In a fascinating interview with Simon Sinek on "Millennials in the Workplace", recorded for Inside Guest from Oct. 2016, he discusses the challenges of hiring Millennials, as a result of there being raised on social media and the parenting styles of the 1990s and early 2000s. If you showed up, you got a participation medal. If you didn't study and got poor grades, Mom and Dad will challenge the school until you do. But, rather help, these practices actually served to create a generation with lower self-esteem than any previous one - because they feel like frauds. 

 

Millennials were raised in a world that delivered or at least promised instant gratification. If you want something, you can have it immediately.
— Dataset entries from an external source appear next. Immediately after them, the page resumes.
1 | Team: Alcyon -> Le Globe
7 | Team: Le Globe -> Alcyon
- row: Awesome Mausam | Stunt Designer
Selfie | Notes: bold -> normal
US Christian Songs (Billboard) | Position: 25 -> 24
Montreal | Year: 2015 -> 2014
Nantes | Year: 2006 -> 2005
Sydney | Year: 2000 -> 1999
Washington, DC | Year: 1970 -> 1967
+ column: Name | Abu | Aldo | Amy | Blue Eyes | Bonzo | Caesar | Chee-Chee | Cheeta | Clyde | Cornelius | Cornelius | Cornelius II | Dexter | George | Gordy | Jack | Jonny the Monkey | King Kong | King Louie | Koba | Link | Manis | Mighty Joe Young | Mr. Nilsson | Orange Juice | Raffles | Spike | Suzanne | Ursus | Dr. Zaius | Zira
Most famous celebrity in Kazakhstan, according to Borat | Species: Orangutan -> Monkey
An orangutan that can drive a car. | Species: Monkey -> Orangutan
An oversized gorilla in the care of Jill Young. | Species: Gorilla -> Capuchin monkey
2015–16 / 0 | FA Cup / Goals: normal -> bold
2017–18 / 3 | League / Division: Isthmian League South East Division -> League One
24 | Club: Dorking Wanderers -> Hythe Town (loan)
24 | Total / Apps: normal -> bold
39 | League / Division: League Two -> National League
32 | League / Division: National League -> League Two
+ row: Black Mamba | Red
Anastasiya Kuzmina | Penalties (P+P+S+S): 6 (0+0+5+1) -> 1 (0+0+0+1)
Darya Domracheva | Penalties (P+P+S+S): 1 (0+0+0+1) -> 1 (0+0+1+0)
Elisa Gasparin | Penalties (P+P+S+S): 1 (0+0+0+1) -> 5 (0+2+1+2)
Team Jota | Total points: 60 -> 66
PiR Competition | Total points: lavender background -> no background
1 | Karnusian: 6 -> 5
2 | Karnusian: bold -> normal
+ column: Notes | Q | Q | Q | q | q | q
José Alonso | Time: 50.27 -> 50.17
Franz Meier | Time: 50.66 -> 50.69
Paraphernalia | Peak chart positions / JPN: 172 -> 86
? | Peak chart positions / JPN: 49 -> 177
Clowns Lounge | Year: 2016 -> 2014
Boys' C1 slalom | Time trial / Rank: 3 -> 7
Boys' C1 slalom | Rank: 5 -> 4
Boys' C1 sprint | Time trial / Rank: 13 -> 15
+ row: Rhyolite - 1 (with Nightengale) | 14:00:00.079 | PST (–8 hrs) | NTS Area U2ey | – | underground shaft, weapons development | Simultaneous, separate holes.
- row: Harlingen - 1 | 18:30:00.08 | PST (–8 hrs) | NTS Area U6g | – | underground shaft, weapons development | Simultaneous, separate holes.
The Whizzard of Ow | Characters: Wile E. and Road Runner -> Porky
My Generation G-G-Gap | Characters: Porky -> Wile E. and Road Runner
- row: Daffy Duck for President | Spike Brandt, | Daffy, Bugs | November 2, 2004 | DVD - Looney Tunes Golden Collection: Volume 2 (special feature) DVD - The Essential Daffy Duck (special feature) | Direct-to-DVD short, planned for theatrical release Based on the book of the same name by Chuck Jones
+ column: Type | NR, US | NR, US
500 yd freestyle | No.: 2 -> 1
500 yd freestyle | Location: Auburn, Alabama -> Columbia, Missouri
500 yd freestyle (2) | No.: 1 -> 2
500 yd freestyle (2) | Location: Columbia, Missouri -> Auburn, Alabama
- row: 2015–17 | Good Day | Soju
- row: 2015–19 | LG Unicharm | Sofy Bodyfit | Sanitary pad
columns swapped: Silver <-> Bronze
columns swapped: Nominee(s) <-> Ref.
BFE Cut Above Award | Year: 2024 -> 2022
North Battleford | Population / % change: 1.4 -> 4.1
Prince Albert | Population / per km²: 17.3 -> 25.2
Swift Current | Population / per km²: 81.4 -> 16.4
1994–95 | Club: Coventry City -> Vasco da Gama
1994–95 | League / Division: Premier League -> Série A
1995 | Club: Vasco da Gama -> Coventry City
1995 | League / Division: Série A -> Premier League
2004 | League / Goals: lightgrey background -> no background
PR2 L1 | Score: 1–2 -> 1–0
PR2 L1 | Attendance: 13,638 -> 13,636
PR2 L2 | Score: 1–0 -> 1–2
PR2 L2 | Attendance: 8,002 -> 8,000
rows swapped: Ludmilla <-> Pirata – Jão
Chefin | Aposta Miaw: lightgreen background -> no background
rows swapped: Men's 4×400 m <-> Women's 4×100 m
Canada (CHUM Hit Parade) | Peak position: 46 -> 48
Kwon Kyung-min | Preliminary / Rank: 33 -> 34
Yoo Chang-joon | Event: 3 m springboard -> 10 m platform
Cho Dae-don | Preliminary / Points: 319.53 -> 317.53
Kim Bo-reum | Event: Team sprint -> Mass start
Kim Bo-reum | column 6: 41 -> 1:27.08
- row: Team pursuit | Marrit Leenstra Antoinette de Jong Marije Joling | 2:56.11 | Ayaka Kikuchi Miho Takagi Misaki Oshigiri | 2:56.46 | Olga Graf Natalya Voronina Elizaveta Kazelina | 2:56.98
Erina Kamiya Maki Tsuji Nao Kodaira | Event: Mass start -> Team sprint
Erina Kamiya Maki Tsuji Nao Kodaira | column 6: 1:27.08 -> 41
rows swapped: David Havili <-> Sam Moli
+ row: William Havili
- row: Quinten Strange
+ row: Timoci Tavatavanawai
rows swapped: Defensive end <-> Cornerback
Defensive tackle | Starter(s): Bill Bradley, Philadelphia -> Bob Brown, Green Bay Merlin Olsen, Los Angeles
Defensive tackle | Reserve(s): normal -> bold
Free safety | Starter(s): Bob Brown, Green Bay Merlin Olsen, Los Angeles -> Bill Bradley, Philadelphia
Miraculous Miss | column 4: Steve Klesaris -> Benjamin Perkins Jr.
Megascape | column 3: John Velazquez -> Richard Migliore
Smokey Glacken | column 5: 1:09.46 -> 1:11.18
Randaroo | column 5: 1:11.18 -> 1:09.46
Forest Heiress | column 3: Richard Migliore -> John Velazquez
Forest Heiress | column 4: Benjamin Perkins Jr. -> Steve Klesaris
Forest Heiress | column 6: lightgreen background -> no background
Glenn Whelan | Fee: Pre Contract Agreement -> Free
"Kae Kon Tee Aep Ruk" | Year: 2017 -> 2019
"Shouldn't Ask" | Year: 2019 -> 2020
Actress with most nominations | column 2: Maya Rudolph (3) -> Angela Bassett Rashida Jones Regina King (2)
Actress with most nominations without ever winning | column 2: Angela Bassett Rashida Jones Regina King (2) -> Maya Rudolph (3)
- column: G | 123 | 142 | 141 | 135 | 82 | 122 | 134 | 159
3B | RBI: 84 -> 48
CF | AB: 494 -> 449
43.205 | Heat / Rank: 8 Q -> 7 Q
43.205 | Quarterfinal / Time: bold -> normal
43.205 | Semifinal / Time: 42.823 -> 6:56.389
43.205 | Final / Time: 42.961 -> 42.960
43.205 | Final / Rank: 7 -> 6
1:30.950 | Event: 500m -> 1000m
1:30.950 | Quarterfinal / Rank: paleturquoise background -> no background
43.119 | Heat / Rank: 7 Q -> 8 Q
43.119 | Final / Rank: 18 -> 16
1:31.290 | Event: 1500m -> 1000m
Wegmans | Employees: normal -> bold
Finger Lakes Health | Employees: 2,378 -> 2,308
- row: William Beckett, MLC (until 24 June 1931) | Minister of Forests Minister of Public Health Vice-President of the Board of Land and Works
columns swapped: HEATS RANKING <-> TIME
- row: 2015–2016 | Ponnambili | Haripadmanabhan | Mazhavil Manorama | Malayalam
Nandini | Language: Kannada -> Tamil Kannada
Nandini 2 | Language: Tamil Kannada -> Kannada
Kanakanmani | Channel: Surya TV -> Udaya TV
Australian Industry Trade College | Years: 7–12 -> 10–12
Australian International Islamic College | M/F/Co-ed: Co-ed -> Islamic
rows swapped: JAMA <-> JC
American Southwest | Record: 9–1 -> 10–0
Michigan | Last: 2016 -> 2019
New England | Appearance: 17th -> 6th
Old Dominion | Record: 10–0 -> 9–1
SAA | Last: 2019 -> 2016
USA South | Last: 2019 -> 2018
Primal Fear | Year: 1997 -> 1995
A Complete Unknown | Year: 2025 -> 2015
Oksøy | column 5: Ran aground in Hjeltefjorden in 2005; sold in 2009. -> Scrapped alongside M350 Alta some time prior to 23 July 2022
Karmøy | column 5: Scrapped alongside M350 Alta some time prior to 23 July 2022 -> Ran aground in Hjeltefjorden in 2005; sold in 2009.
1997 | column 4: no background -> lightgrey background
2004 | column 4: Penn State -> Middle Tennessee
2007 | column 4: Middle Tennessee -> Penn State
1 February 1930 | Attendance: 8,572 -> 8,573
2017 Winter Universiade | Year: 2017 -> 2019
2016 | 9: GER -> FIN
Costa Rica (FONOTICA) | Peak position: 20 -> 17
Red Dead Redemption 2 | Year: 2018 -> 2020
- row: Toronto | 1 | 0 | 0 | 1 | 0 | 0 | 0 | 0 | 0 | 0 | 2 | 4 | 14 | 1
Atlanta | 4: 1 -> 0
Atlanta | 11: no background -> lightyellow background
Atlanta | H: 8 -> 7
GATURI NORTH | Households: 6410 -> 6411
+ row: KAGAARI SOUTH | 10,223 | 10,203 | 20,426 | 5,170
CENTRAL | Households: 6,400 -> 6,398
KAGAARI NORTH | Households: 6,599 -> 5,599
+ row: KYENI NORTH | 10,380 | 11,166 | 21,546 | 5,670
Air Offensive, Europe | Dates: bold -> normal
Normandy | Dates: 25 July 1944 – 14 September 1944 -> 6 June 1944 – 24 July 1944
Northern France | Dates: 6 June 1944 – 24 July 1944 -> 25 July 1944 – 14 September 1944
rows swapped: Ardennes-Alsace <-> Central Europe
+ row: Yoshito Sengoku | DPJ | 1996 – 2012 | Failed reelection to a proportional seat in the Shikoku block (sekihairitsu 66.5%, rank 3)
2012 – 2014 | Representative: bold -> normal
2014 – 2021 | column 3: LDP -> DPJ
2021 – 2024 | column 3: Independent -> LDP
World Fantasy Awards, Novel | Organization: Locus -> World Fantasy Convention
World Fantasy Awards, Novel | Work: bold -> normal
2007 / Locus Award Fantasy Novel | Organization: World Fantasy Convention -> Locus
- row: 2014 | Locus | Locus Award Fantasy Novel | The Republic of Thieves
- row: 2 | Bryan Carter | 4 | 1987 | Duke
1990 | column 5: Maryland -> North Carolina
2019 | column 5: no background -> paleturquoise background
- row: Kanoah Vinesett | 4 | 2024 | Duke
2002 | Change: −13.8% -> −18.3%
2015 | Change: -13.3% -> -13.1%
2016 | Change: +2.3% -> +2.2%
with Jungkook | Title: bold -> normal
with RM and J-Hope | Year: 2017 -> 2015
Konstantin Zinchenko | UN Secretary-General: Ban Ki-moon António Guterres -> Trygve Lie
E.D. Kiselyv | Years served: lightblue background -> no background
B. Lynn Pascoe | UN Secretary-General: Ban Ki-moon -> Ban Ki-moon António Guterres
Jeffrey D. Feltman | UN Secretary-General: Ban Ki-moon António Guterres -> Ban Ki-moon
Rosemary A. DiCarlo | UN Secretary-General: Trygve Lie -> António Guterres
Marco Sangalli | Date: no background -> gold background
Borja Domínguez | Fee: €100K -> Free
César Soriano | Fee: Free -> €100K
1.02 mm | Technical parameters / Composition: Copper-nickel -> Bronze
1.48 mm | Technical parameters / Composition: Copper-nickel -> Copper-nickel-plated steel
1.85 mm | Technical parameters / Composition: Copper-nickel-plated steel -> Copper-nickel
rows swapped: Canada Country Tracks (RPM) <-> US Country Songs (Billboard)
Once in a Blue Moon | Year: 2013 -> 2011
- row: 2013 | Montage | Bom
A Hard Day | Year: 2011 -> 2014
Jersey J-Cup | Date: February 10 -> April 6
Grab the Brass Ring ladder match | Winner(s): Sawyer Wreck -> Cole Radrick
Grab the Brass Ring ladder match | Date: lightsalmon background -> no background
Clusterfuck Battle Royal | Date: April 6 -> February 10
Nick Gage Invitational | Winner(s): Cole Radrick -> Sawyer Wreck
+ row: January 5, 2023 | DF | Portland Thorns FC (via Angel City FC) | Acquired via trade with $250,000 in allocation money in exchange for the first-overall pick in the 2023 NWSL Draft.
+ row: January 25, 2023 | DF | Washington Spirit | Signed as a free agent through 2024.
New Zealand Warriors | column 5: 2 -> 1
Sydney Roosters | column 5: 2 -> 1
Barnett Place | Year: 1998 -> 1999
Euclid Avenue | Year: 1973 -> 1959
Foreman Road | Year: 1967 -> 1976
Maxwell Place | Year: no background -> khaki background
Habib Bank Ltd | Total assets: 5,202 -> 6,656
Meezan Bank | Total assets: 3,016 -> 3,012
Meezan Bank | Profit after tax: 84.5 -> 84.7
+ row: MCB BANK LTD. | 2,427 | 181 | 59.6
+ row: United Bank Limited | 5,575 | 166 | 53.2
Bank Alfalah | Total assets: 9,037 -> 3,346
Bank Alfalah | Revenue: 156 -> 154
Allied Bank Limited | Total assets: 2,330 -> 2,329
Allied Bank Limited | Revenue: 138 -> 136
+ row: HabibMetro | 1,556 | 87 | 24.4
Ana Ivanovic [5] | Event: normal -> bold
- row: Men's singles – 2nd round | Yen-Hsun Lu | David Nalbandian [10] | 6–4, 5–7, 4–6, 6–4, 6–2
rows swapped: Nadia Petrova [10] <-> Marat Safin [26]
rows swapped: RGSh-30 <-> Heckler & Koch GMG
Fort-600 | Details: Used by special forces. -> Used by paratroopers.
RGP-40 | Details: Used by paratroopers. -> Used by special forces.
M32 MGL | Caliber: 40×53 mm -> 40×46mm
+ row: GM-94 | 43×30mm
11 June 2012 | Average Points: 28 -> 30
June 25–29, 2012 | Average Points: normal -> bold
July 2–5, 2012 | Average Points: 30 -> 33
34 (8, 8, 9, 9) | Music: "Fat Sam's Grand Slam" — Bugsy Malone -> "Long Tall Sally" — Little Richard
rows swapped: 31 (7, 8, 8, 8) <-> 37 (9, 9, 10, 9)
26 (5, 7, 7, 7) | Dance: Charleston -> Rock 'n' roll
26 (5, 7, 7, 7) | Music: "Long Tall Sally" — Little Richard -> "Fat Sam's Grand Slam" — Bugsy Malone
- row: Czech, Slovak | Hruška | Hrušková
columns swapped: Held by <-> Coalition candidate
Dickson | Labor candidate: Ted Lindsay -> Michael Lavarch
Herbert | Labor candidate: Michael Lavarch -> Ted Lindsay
Order it on Amazon and it will arrive the next day. What to see a movie? Log on and watch it now. No need to wait for the next episode of your favorite show - you can binge watch it right now. Millennials were taught by their parents, and by social media that they can have everything they want when they want it. 

 

Then, they enter the job market. They learn that Mom and Dad can't get them that promotion. They want to get to the top of the mountain, but they don't want to actually make the climb. They find out that job satisfaction can be a long, hard, uncomfortable and messy process; and guess what? They don't have the skills to understand this, much less cope with it. They become frustrated and what little real confidence they may have had is diminished evermore. 

 

The question for companies now is how to handle the needs of the incoming workforce. The baby-boomers are gone. What worked for them isn't valid now. Organizations need to find ways to engage Millennials, ways to build their confidence and develop the social skills that their reliance on social media has deprived them of. They need to find ways to build patience and develop a reward system that helps Millennials. Companies need to help them construct the business and communication competencies that their reliance on technology and recent partnering styles didn't. 

 

This is a tall order for which most organizations are ill-prepared. However, those that figure it out and implement this new workplace paradigm well be positioned to reap the rewards.